Berita Video

Masyarakat Dayak dan Madura se-Kalimantan Tolak Gafatar Kembali ke Kalbar

Kita semua sepakat bahwa setiap warga negara wajib hukumnya, tanpa terkecuali harus tetap mendukung tegaknya Negara Kesatuan Republik Indonesia (NKRI)

Penulis: Tito Ramadhani | Editor: Mirna Tribun

TRIBUNPONTIANAK.CO.ID, PONTIANAK - Masyarakat dayak se-Kalimantan, melalui Majelis Adat Dayak Nasional (MADN) dan masyarakat Madura se-Kalimantan melalui Ikatan Keluarga Madura Rayon Kalimantan, menyampaikan pernyataan sikap terkait keberadaan Gafatar di pulau Kalimantan, di rumah adat Betang, Jl Letjend Sutoyo No 4 A, Pontianak Selatan, Selasa (2/2/2016).

▶ [KERJAKAN TUGAS BERIKUT]:
[a] Jawablah pertanyaan berikut berdasarkan berita tentang penolakan Gafatar di atas.
(i) Siapa penulis berita tersebut?
(ii) Melalui organisasi apa masyarakat Madura se-Kalimantan menyampaikan pernyataan sikap?
(iii) Di mana pernyataan sikap itu disampaikan?
[b] Teruskan berita tentang penolakan Gafatar di atas mulai setelah kalimat terakhirnya.

▶ [DATA YANG DISEDIAKAN]:
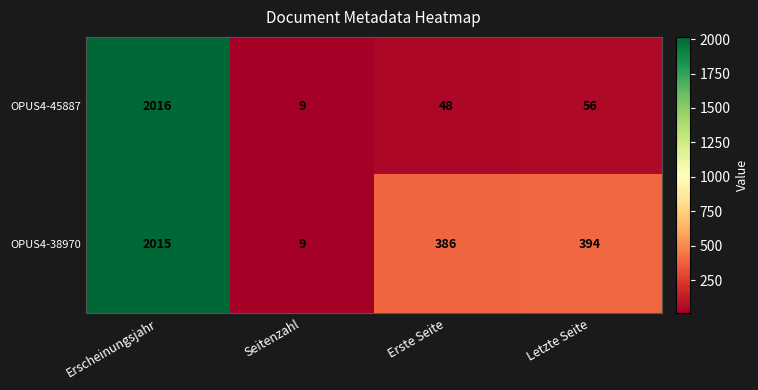

What is the highest value of the OPUS4-45887 series?

2016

▶ [JAWABAN SETIAP TUGAS]:
[a]
(i) Tito Ramadhani.
(ii) Ikatan Keluarga Madura Rayon Kalimantan.
(iii) Di rumah adat Betang, Jl Letjend Sutoyo No 4 A, Pontianak Selatan.

[b]
Ketua Dewan Adat Dayak (DAD) Kalbar, Yakobus Kumis menyampaikan pernyataan sikap Dewan Adat Dayak Se-Kalimantan, yang ditetapkan pada Sabtu (30/1/2016) di Banjarmasin, Kalsel

Pernyataan sikap ini ditandatangani pengurus DAD se-Kalimantan, yakni Ketua DAD Kalsel, H Difitriadi Darjat . Ketua DAD Kaltim, Edy Gunawan Areq Lung. Ketua DAD Kalteng, H Sabran Ahmad.

Perwakilan DAD Kaltara, Wiranegara Tan SIP. Ketua DAD Kalbar, Yakobus Kumis serta disahkan Presiden MADN,Cornelis MH. Sebagai upaya menjaga keamanan, ketertiban dan kedamaian di pulau Kalimantan, umumnya di Indonesia.

Yakobus mengatakan, dari hasil diskusi dan kajian-kajian, yang berdasarkan pencermatan, pengamatan tentang situasi yang berkembang seputar persoalan Gafatar, dan atas berbagai tanggapan maupun reaksi dari masyarakat se-Kalimantan.

Baik melalui media sosial, pesan singkat maupun pernyataan-pernyataan yang beredar di masyarakat, atau bahkan membaca maupun menyaksikan langsung dari beberapa media lokal dan nasional, baik cetak maupun elektronik dalam beberapa bulan terakhir, maka Majelis Adat Dayak Nasional (MADN) mengambil sejumlah kesimpulan.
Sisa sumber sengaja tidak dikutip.